Cdp nel fondo Galaxy e guarda alla Metro C

La Cassa depositi e prestiti punta sulle infrastrutture, entrando nel fondo di private equity internazionale Galaxy, nel quale sono già presenti la francese Cdc (Caisse des depots et consignations) e la tedesca Kfw (Kreditanstalt fur Wiederaufbau). L'investimento della Cassa è di 100 milioni, il che ne fa un investitore «core» di Galaxy, la cui dimensione totale è 250 milioni.
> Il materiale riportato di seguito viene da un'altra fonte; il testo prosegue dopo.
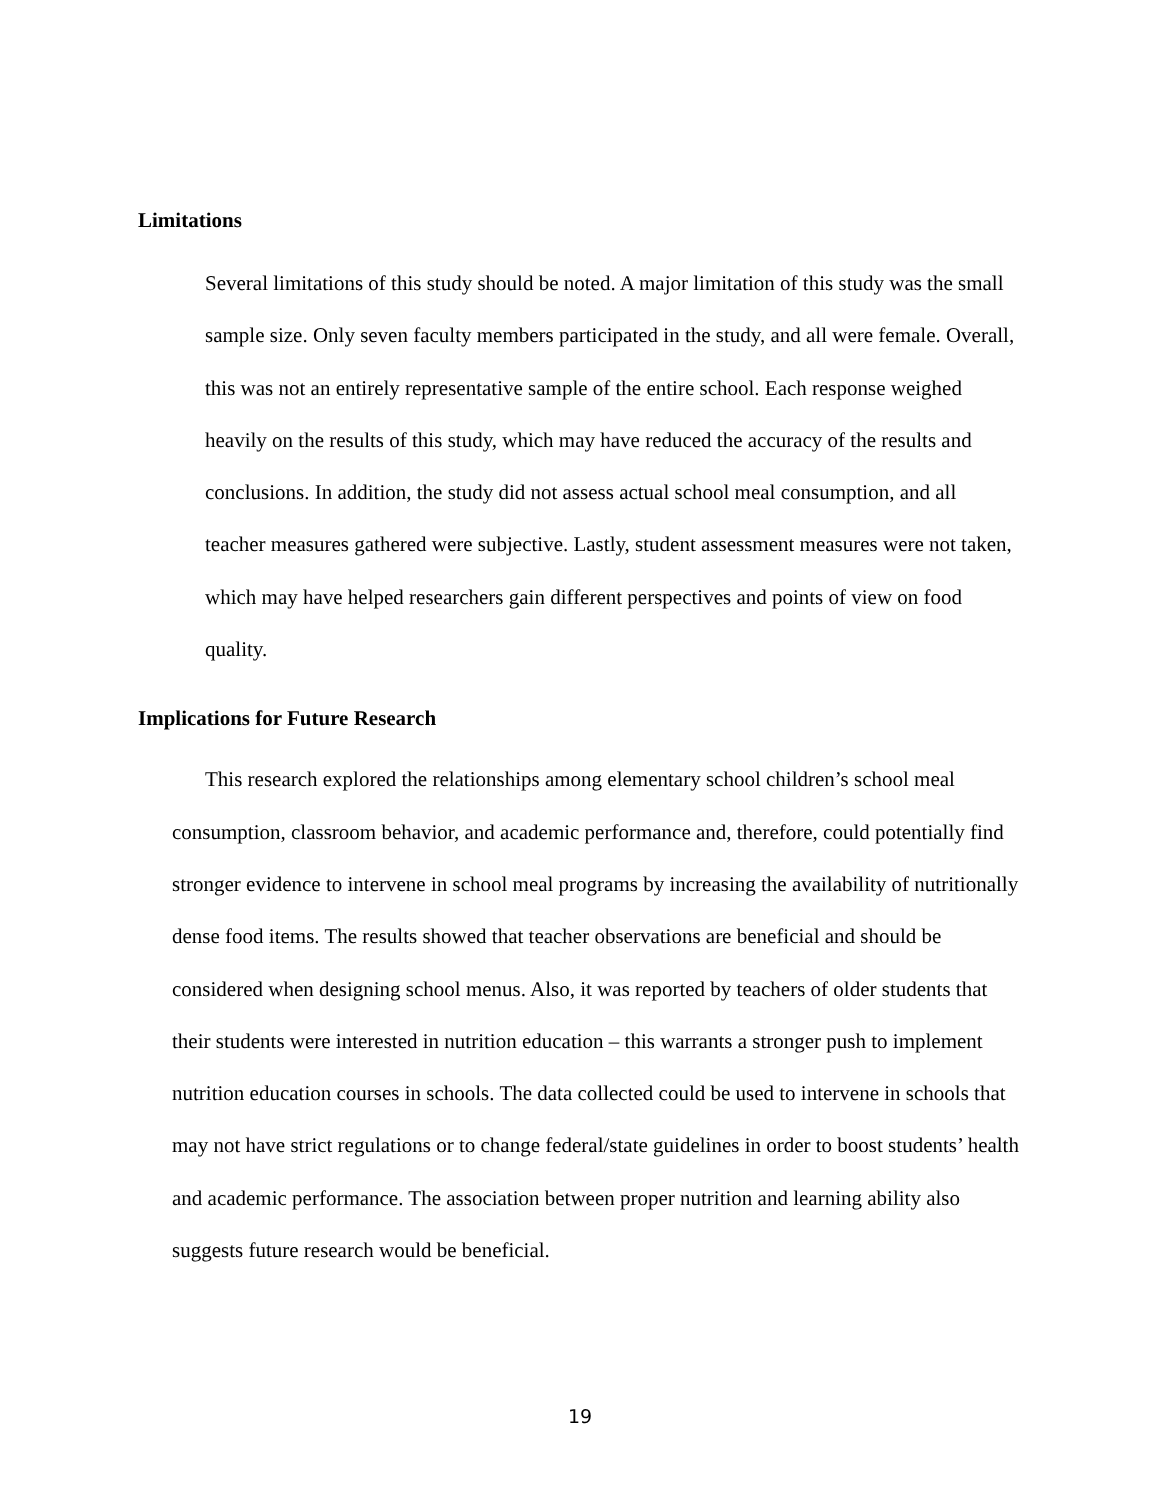Limitations
Several limitations of this study should be noted. A major limitation of this study was the small sample size. Only seven faculty members participated in the study, and all were female. Overall, this was not an entirely representative sample of the entire school. Each response weighed heavily on the results of this study, which may have reduced the accuracy of the results and conclusions. In addition, the study did not assess actual school meal consumption, and all teacher measures gathered were subjective. Lastly, student assessment measures were not taken, which may have helped researchers gain different perspectives and points of view on food quality.
Implications for Future Research
This research explored the relationships among elementary school children’s school meal consumption, classroom behavior, and academic performance and, therefore, could potentially find stronger evidence to intervene in school meal programs by increasing the availability of nutritionally dense food items. The results showed that teacher observations are beneficial and should be considered when designing school menus. Also, it was reported by teachers of older students that their students were interested in nutrition education – this warrants a stronger push to implement nutrition education courses in schools. The data collected could be used to intervene in schools that may not have strict regulations or to change federal/state guidelines in order to boost students’ health and academic performance. The association between proper nutrition and learning ability also suggests future research would be beneficial.
19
Porti, aeroporti, metropolitane: queste le infrastrutture che verranno sostenute dal fondo. Alla domanda se in questa lista di progetti potrebbe rientrare anche la linea C della metropolitana di Roma, il direttore generale di Cassa depositi e prestiti, Antonino Turicchi, ha risposto che ne ha «le potenzialità, è un progetto che potrebbe entrare tra gli investimenti». Turicchi ha spiegato che «il ruolo della Cdp e degli altri partner non è un ruolo finanziario ma propositivo negli investimenti. C'è infatti un coinvolgimento diretto nei vari comitati. L'obiettivo è quello di realizzare il partenariato pubblico-privato. È previsto un coinvolgimento della Bei, la Banca europea per gli investimenti, e il fondo potrebbe anche ampliare il soggetto sociale ad altre iniziative». Il presidente, Salvatore Rebecchini, ha anche rilevato come a breve la Cassa dovrebbe disporre di tre diversi strumenti per le infrastrutture: oltre alla partecipazione in Galaxy, anche quella in un fondo di matrice italiana (Ppp-Italia) il cui gruppo di riferimento è Sanpaolo, mentre sta lavorando al Fondo per le infrastrutture.